_MATERIAL SUPPLIED_
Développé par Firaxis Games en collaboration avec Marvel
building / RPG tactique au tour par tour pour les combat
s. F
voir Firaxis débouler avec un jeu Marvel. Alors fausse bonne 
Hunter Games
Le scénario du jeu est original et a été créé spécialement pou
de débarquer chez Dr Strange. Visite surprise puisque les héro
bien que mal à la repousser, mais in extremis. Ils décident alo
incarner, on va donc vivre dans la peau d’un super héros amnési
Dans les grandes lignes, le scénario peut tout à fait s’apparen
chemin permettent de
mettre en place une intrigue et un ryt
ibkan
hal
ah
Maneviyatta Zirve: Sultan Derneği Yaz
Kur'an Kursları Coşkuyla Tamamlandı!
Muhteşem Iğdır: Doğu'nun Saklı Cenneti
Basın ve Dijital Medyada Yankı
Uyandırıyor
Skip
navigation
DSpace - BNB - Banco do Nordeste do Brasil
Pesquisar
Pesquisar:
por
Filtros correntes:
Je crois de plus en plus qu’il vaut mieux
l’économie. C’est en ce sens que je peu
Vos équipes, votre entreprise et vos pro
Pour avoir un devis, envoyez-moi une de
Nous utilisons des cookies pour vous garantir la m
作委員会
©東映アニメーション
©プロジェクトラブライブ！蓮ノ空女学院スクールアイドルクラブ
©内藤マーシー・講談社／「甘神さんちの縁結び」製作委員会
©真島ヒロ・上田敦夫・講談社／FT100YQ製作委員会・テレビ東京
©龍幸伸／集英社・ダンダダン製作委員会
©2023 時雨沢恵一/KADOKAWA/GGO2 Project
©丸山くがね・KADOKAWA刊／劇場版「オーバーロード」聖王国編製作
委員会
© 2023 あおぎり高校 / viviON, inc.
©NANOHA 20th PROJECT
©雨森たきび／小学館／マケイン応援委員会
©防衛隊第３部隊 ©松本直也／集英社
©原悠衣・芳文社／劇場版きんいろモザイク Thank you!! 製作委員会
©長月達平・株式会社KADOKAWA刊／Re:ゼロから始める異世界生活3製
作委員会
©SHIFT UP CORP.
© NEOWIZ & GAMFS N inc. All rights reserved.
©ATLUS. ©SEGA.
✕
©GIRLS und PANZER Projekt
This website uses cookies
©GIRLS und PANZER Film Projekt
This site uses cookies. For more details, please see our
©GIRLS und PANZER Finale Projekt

_YOUR ASSIGNMENT_
Return each line of the listing above that contains the word "scénario".

_RESULT OF THIS EXERCISE_
Le scénario du jeu est original et a été créé spécialement pou
Dans les grandes lignes, le scénario peut tout à fait s’apparen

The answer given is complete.